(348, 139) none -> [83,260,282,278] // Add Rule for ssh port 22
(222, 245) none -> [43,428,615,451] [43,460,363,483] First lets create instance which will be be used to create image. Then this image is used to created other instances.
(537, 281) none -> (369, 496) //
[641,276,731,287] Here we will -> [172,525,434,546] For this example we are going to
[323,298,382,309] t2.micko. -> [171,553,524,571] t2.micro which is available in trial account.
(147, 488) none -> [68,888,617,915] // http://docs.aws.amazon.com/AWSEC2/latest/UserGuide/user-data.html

-- Exercise objective --
Set down exactly the lines of the data above, beginning with the line that has "(537, 281) none -> (369, 496) //" and ending with the line that has "[323,298,382,309] t2.micko. ->", and no others.

-- Written response --
(537, 281) none -> (369, 496) //
[641,276,731,287] Here we will -> [172,525,434,546] For this example we are going to
[323,298,382,309] t2.micko. -> [171,553,524,571] t2.micro which is available in trial account.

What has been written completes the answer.